_Goal of the exercise_:
Check each line of the data for "paint" and select those that have it.

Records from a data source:
+ + + +
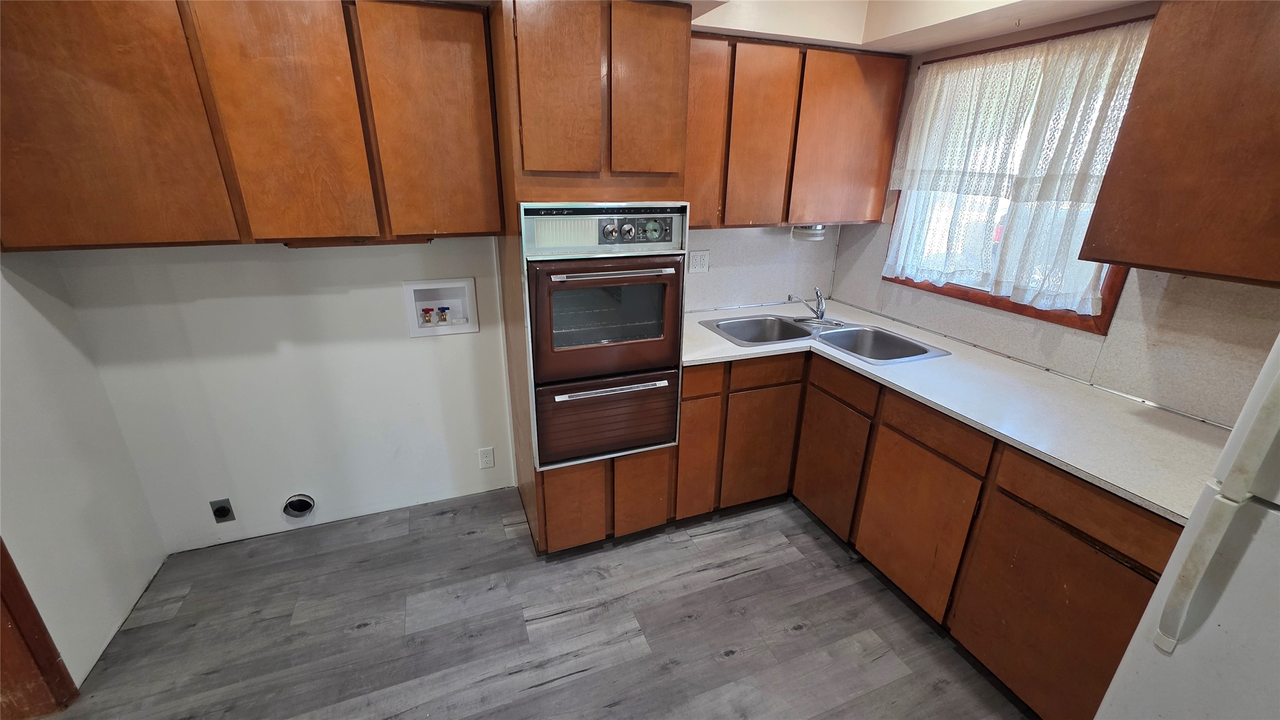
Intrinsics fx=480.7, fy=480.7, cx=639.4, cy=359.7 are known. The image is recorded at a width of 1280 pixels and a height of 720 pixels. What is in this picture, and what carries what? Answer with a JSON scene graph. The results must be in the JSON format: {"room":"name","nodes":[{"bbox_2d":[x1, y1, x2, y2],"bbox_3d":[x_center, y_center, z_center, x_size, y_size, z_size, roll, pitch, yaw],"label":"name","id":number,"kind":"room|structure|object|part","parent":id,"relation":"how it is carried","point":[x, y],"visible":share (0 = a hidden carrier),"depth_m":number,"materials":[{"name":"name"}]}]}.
{"room":"kitchen","nodes":[
{"label":"kitchen","id":0,"kind":"room"},
{"bbox_2d":[0,251,167,699],"bbox_3d":[-1.507,0.408,0.168,0.130,2.426,3.713,-7,22,-20],"label":"left wall","id":1,"kind":"structure","parent":0,"point":[21,298],"depth_m":1.68,"materials":[{"name":"white paint"}]},
{"bbox_2d":[0,536,80,719],"bbox_3d":[-1.945,0.338,1.030,0.178,2.160,0.752,-7,22,-20],"label":"door trim","id":2,"kind":"structure","parent":1,"relation":"attached to","point":[40,623],"depth_m":1.50,"materials":[{"name":"brown wood"}]},
{"bbox_2d":[54,225,844,550],"bbox_3d":[-0.511,-0.467,2.421,3.774,2.419,0.142,-7,22,-20],"label":"back wall","id":3,"kind":"structure","parent":0,"point":[343,300],"depth_m":2.17,"materials":[{"name":"white paint"}]},
{"bbox_2d":[209,498,235,522],"bbox_3d":[-1.904,0.687,2.189,0.069,0.119,0.009,-7,22,-20],"label":"dryer outlet","id":4,"kind":"object","parent":3,"relation":"attached to","point":[216,513],"visible":0.98,"depth_m":2.19,"materials":[{"name":"metal"}]},
{"bbox_2d":[0,0,502,251],"bbox_3d":[-1.303,-0.837,1.697,1.477,0.795,0.338,-7,22,-20],"label":"upper cabinet run","id":5,"kind":"object","parent":3,"relation":"attached to","point":[431,229],"visible":0.99,"depth_m":1.53,"materials":[{"name":"brown wood"}]},
{"bbox_3d":[-1.656,-0.717,1.422,0.495,0.784,0.059,-7,22,-20],"label":"cabinet door","id":6,"kind":"part","parent":5,"relation":"part of","materials":[{"name":"brown wood"}]},
{"bbox_3d":[-1.163,-0.776,1.603,0.344,0.777,0.062,-7,22,-20],"label":"cabinet door","id":7,"kind":"part","parent":5,"relation":"part of","materials":[{"name":"brown wood"}]},
{"bbox_2d":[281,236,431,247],"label":"under-cabinet light","id":8,"kind":"object","parent":5,"relation":"attached to","point":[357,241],"visible":0.65,"depth_m":1.85,"materials":[{"name":"brown"}]},
{"bbox_3d":[-0.746,-0.837,1.756,0.352,0.784,0.065,-7,22,-20],"label":"door","id":9,"kind":"part","parent":5,"relation":"part of","materials":[{"name":"brown wood"}]},
{"bbox_2d":[282,492,316,518],"bbox_3d":[-1.616,0.690,2.281,0.132,0.122,0.061,-7,22,-20],"label":"dryer vent","id":10,"kind":"object","parent":3,"relation":"in","point":[309,506],"visible":0.96,"depth_m":2.28,"materials":[{"name":"metal"}]},
{"bbox_2d":[403,277,478,337],"bbox_3d":[-0.953,-0.256,2.295,0.319,0.262,0.103,-7,22,-20],"label":"washer outlet box","id":11,"kind":"object","parent":3,"relation":"in","point":[415,330],"visible":0.83,"depth_m":2.30,"materials":[{"name":"white plastic"}]},
{"bbox_2d":[420,307,434,325],"bbox_3d":[-1.018,-0.213,2.312,0.046,0.075,0.045,-7,22,-20],"label":"water valve","id":12,"kind":"object","parent":11,"relation":"in","point":[427,310],"visible":0.95,"depth_m":2.30,"materials":[{"name":"red"}]},
{"bbox_2d":[435,305,450,323],"bbox_3d":[-0.949,-0.219,2.318,0.049,0.080,0.045,-7,22,-20],"label":"water valve","id":13,"kind":"object","parent":11,"relation":"in","point":[443,312],"visible":0.96,"depth_m":2.31,"materials":[{"name":"metal"}]},
{"bbox_2d":[477,446,495,468],"bbox_3d":[-0.820,0.525,2.570,0.071,0.116,0.008,-7,22,-20],"label":"wall outlet","id":14,"kind":"object","parent":3,"relation":"attached to","point":[485,456],"visible":0.98,"depth_m":2.57,"materials":[{"name":"white plastic"}]},
{"bbox_2d":[689,249,710,272],"bbox_3d":[0.329,-0.540,2.643,0.114,0.117,0.010,-7,22,-20],"label":"wall outlet","id":15,"kind":"object","parent":3,"relation":"attached to","point":[700,254],"visible":0.99,"depth_m":2.64,"materials":[{"name":"white plastic"}]},
{"bbox_2d":[685,31,908,228],"bbox_3d":[0.624,-1.081,2.385,1.261,0.777,0.335,-7,22,-20],"label":"upper cabinet","id":16,"kind":"object","parent":3,"relation":"attached to","point":[892,131],"visible":0.75,"depth_m":2.23,"materials":[{"name":"brown wood"}]},
{"bbox_3d":[0.247,-0.973,2.111,0.279,0.768,0.089,-7,22,-20],"label":"cabinet door","id":17,"kind":"part","parent":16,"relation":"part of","materials":[{"name":"brown wood"}]},
{"bbox_3d":[0.554,-0.985,2.215,0.302,0.759,0.123,-7,22,-20],"label":"cabinet door","id":18,"kind":"part","parent":16,"relation":"part of","materials":[{"name":"brown wood"}]},
{"bbox_2d":[790,223,828,240],"bbox_3d":[0.929,-0.715,2.636,0.185,0.091,0.171,-7,22,-20],"label":"under-cabinet light","id":19,"kind":"object","parent":16,"relation":"attached to","point":[816,239],"visible":0.82,"depth_m":2.58,"materials":[{"name":"white"}]},
{"bbox_3d":[1.003,-1.046,2.361,0.467,0.752,0.092,-7,22,-20],"label":"cabinet door","id":20,"kind":"part","parent":16,"relation":"part of","materials":[{"name":"brown wood"}]},
{"bbox_2d":[42,488,1035,719],"bbox_3d":[0.105,1.435,0.974,4.142,0.086,4.475,-7,22,-20],"label":"floor","id":21,"kind":"structure","parent":0,"point":[809,639],"depth_m":1.85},
{"bbox_2d":[488,0,692,553],"bbox_3d":[-0.242,-0.246,2.178,0.630,2.174,0.675,-7,22,-20],"label":"oven cabinet","id":22,"kind":"object","parent":21,"relation":"on","point":[642,179],"visible":0.67,"depth_m":1.69,"materials":[{"name":"brown wood"}]},
{"bbox_3d":[-0.256,-0.862,1.558,0.224,0.549,0.068,-7,22,-20],"label":"door","id":23,"kind":"part","parent":22,"relation":"part of","materials":[{"name":"brown wood"}]},
{"bbox_3d":[-0.282,0.622,2.028,0.206,0.373,0.056,-7,22,-20],"label":"door","id":24,"kind":"part","parent":22,"relation":"part of","materials":[{"name":"brown wood"}]},
{"bbox_2d":[520,204,689,471],"bbox_3d":[-0.212,-0.155,2.115,0.621,1.045,0.655,-7,22,-20],"label":"wall oven","id":25,"kind":"object","parent":22,"relation":"in","point":[552,351],"visible":0.88,"depth_m":1.86,"materials":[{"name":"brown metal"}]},
{"bbox_3d":[-0.101,-0.478,1.769,0.576,0.171,0.118,-7,22,-20],"label":"control panel","id":26,"kind":"part","parent":25,"relation":"part of","materials":[{"name":"silver metal"}]},
{"bbox_3d":[-0.121,-0.172,1.899,0.589,0.542,0.180,-7,22,-20],"label":"oven door","id":27,"kind":"part","parent":25,"relation":"part of","materials":[{"name":"brown metal"}]},
{"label":"control knob","id":28,"kind":"part","parent":25,"relation":"part of","materials":[{"name":"silver metal"}]},
{"bbox_3d":[-0.097,0.111,1.907,0.475,0.021,0.065,-7,22,-20],"label":"oven handle","id":29,"kind":"part","parent":25,"relation":"part of","materials":[{"name":"silver metal"}]},
{"bbox_3d":[-0.097,-0.318,1.772,0.478,0.024,0.076,-7,22,-20],"label":"oven handle","id":30,"kind":"part","parent":25,"relation":"part of","materials":[{"name":"silver metal"}]},
{"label":"knob","id":31,"kind":"part","parent":25,"relation":"part of","materials":[{"name":"silver metal"}]},
{"bbox_3d":[0.008,0.578,2.109,0.200,0.381,0.058,-7,22,-20],"label":"door","id":32,"kind":"part","parent":22,"relation":"part of","materials":[{"name":"brown wood"}]},
{"bbox_3d":[0.025,-0.909,1.659,0.214,0.540,0.069,-7,22,-20],"label":"door","id":33,"kind":"part","parent":22,"relation":"part of","materials":[{"name":"brown wood"}]},
{"bbox_2d":[677,339,1185,719],"bbox_3d":[1.020,0.521,2.031,0.992,0.885,1.914,-7,22,-20],"label":"base cabinet run","id":34,"kind":"object","parent":21,"relation":"on","point":[1137,572],"visible":0.58,"depth_m":1.72,"materials":[{"name":"brown wood"}]},
{"bbox_3d":[0.268,0.483,2.340,0.192,0.570,0.083,-7,22,-20],"label":"cabinet door","id":35,"kind":"part","parent":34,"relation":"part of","materials":[{"name":"brown wood"}]},
{"bbox_3d":[0.588,0.460,2.431,0.300,0.582,0.082,-7,22,-20],"label":"cabinet door","id":36,"kind":"part","parent":34,"relation":"part of","materials":[{"name":"brown wood"}]},
{"bbox_3d":[0.898,0.494,2.330,0.042,0.583,0.440,-7,22,-20],"label":"cabinet door","id":37,"kind":"part","parent":34,"relation":"part of","materials":[{"name":"brown wood"}]},
{"bbox_3d":[1.070,0.656,1.929,0.040,0.568,0.445,-7,22,-20],"label":"cabinet door","id":38,"kind":"part","parent":34,"relation":"part of","materials":[{"name":"brown wood"}]},
{"bbox_2d":[679,299,1233,524],"bbox_3d":[1.056,0.028,2.022,0.954,0.035,2.053,-7,22,-20],"label":"countertop","id":39,"kind":"structure","parent":34,"relation":"on","point":[697,327],"depth_m":1.62,"materials":[{"name":"white laminate"}]},
{"bbox_2d":[698,313,951,363],"bbox_3d":[0.861,-0.038,2.401,0.827,0.178,0.811,-7,22,-20],"label":"double sink","id":40,"kind":"object","parent":39,"relation":"in","point":[841,335],"visible":0.7,"depth_m":2.48,"materials":[{"name":"silver metal"}]},
{"bbox_2d":[785,287,842,325],"bbox_3d":[0.940,-0.294,2.555,0.278,0.186,0.255,-7,22,-20],"label":"faucet","id":41,"kind":"object","parent":40,"relation":"on","point":[820,316],"visible":1,"depth_m":2.57,"materials":[{"name":"silver metal"}]},
{"bbox_3d":[1.277,0.829,1.517,0.038,0.611,0.498,-7,22,-20],"label":"cabinet door","id":42,"kind":"part","parent":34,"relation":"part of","materials":[{"name":"brown wood"}]},
{"bbox_3d":[1.277,0.420,1.384,0.031,0.130,0.439,-7,22,-20],"label":"drawer","id":43,"kind":"part","parent":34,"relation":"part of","materials":[{"name":"brown wood"}]},
{"bbox_2d":[1093,330,1279,719],"bbox_3d":[1.497,0.584,0.732,0.832,1.720,0.797,-7,22,-20],"label":"refrigerator","id":44,"kind":"object","parent":21,"relation":"on","point":[1255,554],"visible":1,"depth_m":0.90,"materials":[{"name":"white metal"}]},
{"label":"freezer handle","id":45,"kind":"part","parent":44,"relation":"part of","materials":[{"name":"white plastic"}]},
{"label":"refrigerator handle","id":46,"kind":"part","parent":44,"relation":"part of","materials":[{"name":"white plastic"}]},
{"bbox_2d":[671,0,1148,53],"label":"ceiling","id":47,"kind":"structure","parent":0,"point":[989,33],"depth_m":1.94,"materials":[{"name":"paint"}]},
{"bbox_2d":[821,2,1278,426],"bbox_3d":[2.021,-0.019,1.211,0.142,2.470,4.095,-7,22,-20],"label":"right wall","id":48,"kind":"structure","parent":0,"point":[876,282],"depth_m":1.75,"materials":[{"name":"laminate"}]},
{"bbox_2d":[883,14,1153,332],"bbox_3d":[1.612,-0.755,2.066,0.132,1.072,1.068,-7,22,-20],"label":"window","id":49,"kind":"structure","parent":48,"relation":"in","point":[1012,307],"depth_m":2.08,"materials":[{"name":"brown wood"}]},
{"bbox_2d":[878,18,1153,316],"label":"lace curtain","id":50,"kind":"object","parent":49,"relation":"attached to","point":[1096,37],"visible":0.82,"depth_m":1.94,"materials":[{"name":"white fabric"}]},
{"bbox_2d":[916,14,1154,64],"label":"curtain rod","id":51,"kind":"object","parent":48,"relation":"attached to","point":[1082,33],"visible":0.61,"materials":[{"name":"brown"}]},
{"bbox_2d":[1079,0,1279,289],"bbox_3d":[1.711,-0.556,1.080,0.348,0.779,0.859,-7,22,-20],"label":"upper cabinet","id":52,"kind":"object","parent":48,"relation":"attached to","point":[1147,172],"visible":1,"depth_m":1.25,"materials":[{"name":"brown wood"}]}
]}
+ + + +
_The completed task_:
{"bbox_2d":[0,251,167,699],"bbox_3d":[-1.507,0.408,0.168,0.130,2.426,3.713,-7,22,-20],"label":"left wall","id":1,"kind":"structure","parent":0,"point":[21,298],"depth_m":1.68,"materials":[{"name":"white paint"}]},
{"bbox_2d":[54,225,844,550],"bbox_3d":[-0.511,-0.467,2.421,3.774,2.419,0.142,-7,22,-20],"label":"back wall","id":3,"kind":"structure","parent":0,"point":[343,300],"depth_m":2.17,"materials":[{"name":"white paint"}]},
{"bbox_2d":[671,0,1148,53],"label":"ceiling","id":47,"kind":"structure","parent":0,"point":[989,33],"depth_m":1.94,"materials":[{"name":"paint"}]},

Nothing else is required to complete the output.